Year-on-year secondhand home prices rose by 5.5 percent, up 0.9 percentage point from October, according to the NBS.

Recent data released by Midland Realty's Research Department analyzed the ratio between home prices per square meter of built coverage and monthly rental value per square meter of usable floor space in Beijing, Shanghai and Shenzhen. The data indicate that housing bubbles exist in the three large cities, according to China Business Times.

The home-price-to-rental-value ratio is a common international practice used to measure the health of local housing markets.
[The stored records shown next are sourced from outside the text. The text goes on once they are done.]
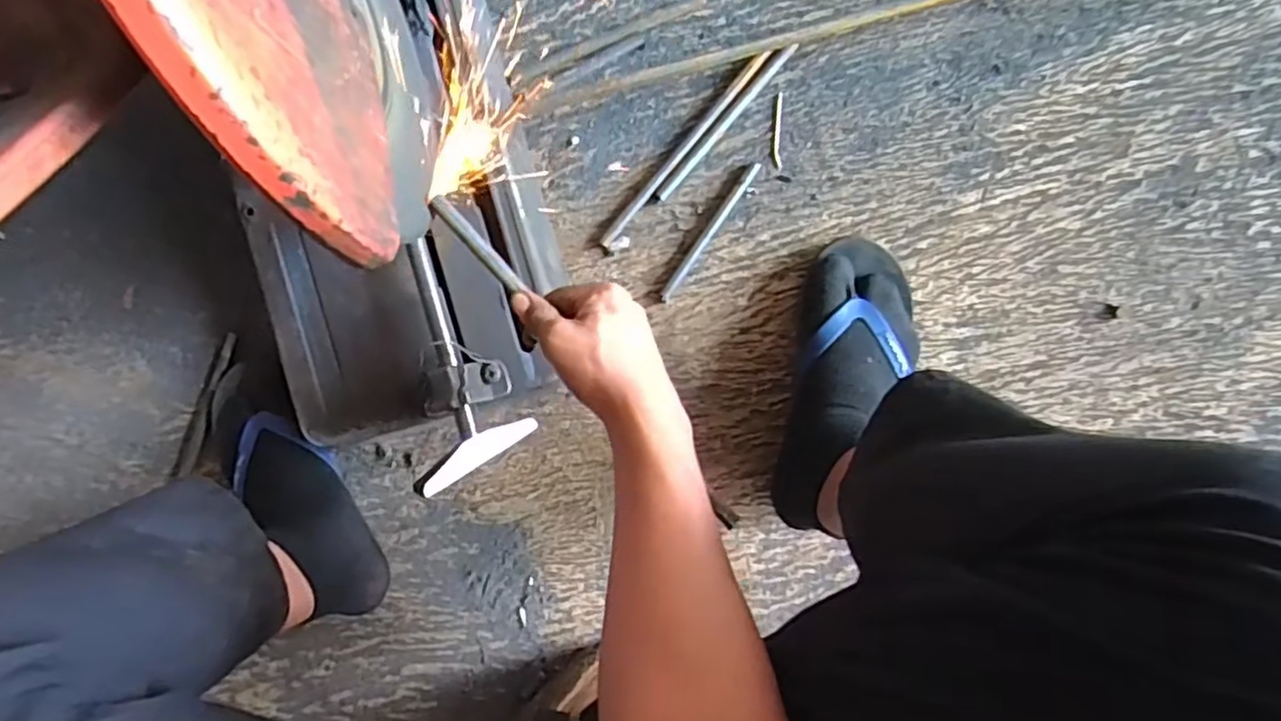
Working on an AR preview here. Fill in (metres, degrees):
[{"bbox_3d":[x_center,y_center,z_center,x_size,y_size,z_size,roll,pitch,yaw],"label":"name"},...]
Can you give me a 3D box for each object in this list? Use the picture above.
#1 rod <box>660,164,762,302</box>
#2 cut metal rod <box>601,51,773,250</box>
[{"bbox_3d":[0.066,-0.121,0.651,0.011,0.008,0.151,36,95,5],"label":"rod"},{"bbox_3d":[0.041,-0.199,0.650,0.013,0.007,0.233,40,96,5],"label":"cut metal rod"}]

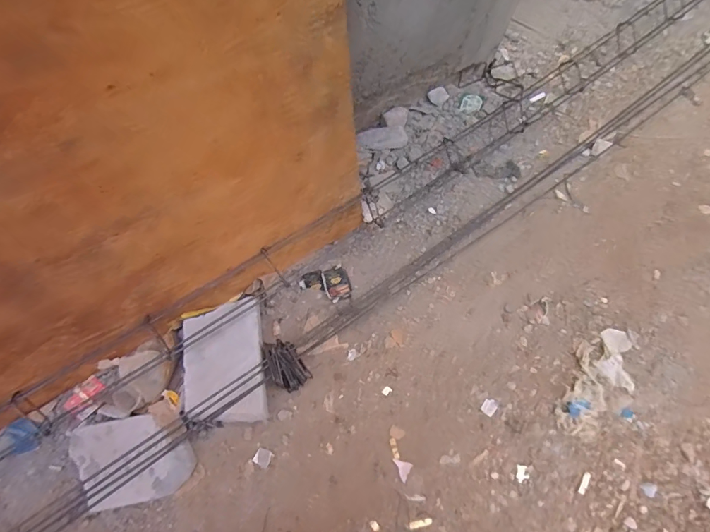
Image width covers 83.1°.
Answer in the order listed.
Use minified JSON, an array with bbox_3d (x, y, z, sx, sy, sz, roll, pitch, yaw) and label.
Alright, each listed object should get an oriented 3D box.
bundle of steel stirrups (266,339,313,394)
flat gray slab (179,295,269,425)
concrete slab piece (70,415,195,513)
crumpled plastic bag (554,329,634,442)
[{"bbox_3d":[-0.185,0.275,1.091,0.089,0.102,0.123,-30,76,-12],"label":"bundle of steel stirrups"},{"bbox_3d":[-0.352,0.264,1.082,0.216,0.075,0.330,-9,73,-6],"label":"flat gray slab"},{"bbox_3d":[-0.552,0.481,0.997,0.274,0.070,0.193,-9,73,-6],"label":"concrete slab piece"},{"bbox_3d":[0.700,0.336,1.148,0.169,0.018,0.335,25,72,9],"label":"crumpled plastic bag"}]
The ratio between rental value and home prices is usually 1:100 to 1:200.

The survey suggested that the ratio in Beijing's housing market has reached 1:500, topping 1:700 in some districts, compared with 1:400 in 2008, a rise of 25 percent.

In response to mounting public complaints about excessively high housing prices, the State Council, China's cabinet, said recently that it would curb speculative home purchases next year, possibly by restricting bank loans to the sector.
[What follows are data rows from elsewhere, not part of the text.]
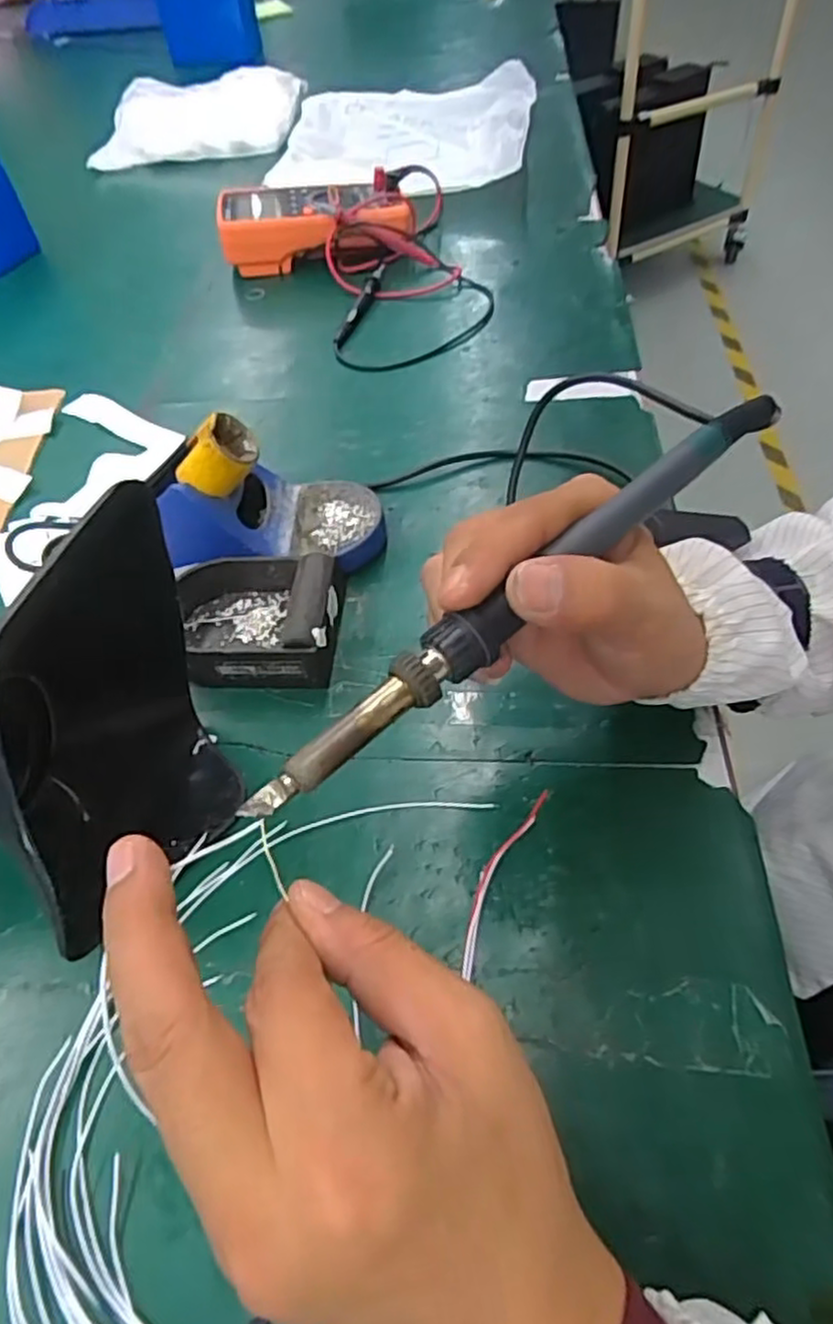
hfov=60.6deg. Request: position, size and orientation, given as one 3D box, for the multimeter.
[{"bbox_3d":[-0.097,-0.424,0.695,0.185,0.056,0.090,-4,53,4],"label":"multimeter"}]

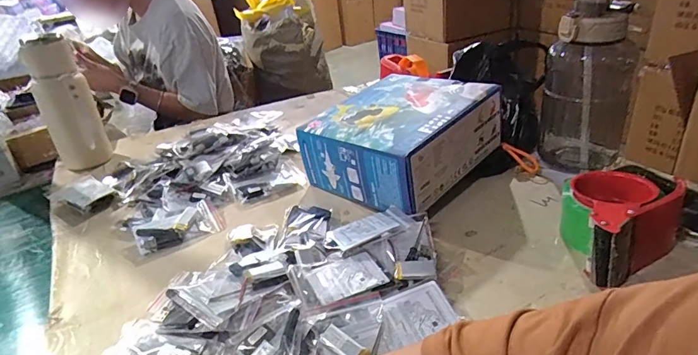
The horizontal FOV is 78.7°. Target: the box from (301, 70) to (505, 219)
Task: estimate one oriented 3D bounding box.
[{"bbox_3d":[0.071,-0.059,0.613,0.208,0.103,0.215,19,38,38],"label":"box"}]

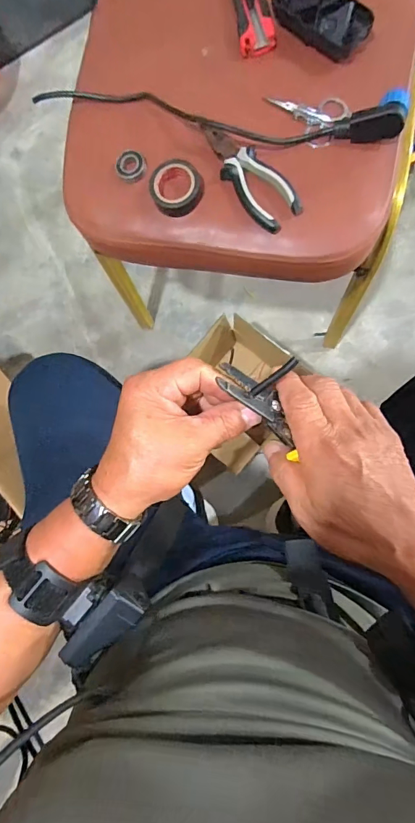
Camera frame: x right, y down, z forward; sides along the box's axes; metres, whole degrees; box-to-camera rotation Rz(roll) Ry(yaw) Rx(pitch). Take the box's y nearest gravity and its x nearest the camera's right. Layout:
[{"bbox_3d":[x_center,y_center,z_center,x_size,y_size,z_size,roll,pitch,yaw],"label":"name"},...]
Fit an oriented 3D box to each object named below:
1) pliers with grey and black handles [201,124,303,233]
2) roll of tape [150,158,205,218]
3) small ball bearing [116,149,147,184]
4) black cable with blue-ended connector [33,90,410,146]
[{"bbox_3d":[0.041,-0.253,0.437,0.049,0.014,0.136,-38,82,4],"label":"pliers with grey and black handles"},{"bbox_3d":[-0.033,-0.246,0.449,0.056,0.022,0.057,0,86,8],"label":"roll of tape"},{"bbox_3d":[-0.085,-0.274,0.461,0.033,0.014,0.028,-29,83,5],"label":"small ball bearing"},{"bbox_3d":[0.002,-0.319,0.444,0.399,0.028,0.047,6,87,8],"label":"black cable with blue-ended connector"}]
The State Council said at its executive meeting on December 14 that the government was considering measures and policies to cool down soaring housing prices in some cities, and affirmed that it would provide affordable housing for a large number of low-income families.

The cabinet promised to accelerate construction of housing projects for low-income families, aiming to help 15.4 million low-income households solve their housing problems by 2012.

Due to the fact that about 10 million families are still living in "shantytowns" in cities across the country, more efforts will be made during the next three to five years to improve living conditions for those residents.

Some experts say that China's property policy will not change significantly, since the government has emphasized the importance of stability.

But due to the expanded government plan, which will now help 15.4 million families by 2012 instead of 7.47 million by 2011 as planned in June, prices in first-tier cities, like Beijing and Shanghai, will fluctuate somewhat, and are more likely to fall than rise, Yang Hongxu with Shanghai Yiju Real Estate told China Securities Journal.

However, Yang Shaofeng, General Manager of Beijing Lianda Sifang Realty Co. Ltd. (Conworld), forecasted that monetary policy would be a deciding factor in whether property businesses survive. "With such ample liquidity, it will be difficult for real estate enterprises to lower housing prices," he said.

The Chinese Academy of Social Sciences said in a report on December 7 that 85 percent of the nation's households couldn't afford to buy a new home in 2009, since the housing-price-to-income ratio (the ratio of the median market home price to the median annual household income) surpasses the reasonable realm.

The housing-price-to-income ratio is expected to exceed eight in 2009, compared with a rational range between three and six, the report said.

But Ren Zhiqiang, President of the Hua Yuan Group, a Beijing-based real estate giant, takes issue with the claim that home ownership is out of reach for 85 percent of Chinese households. "The conclusion is not based on the status quo in China," Ren said on his blog on December 11, following the release of the CASS report.

"Housing prices in major cities nationwide are under rational control, though prices in a small number of cities are soaring fast. If rural areas are included, then it should be taken into consideration that several houses are available for one family in the countryside, and houses in some villages are idle.

"From 1949 to the 1990s, most residents in cities and towns got their first houses from the danwei where they worked, when China allocated houses under a planned economy under which houses were distributed as welfare. These houses, now becoming private by means of purchase by residents, accounted for more than 50 percent of all houses in cities and towns.

"If we add the 25 percent of commercial houses and 11 percent of private homes, then private houses in cities and towns exceed 85 percent. The rate is even higher than that of the United States. So the conclusion should be that 85 percent of households can't afford to buy a second home," Ren said.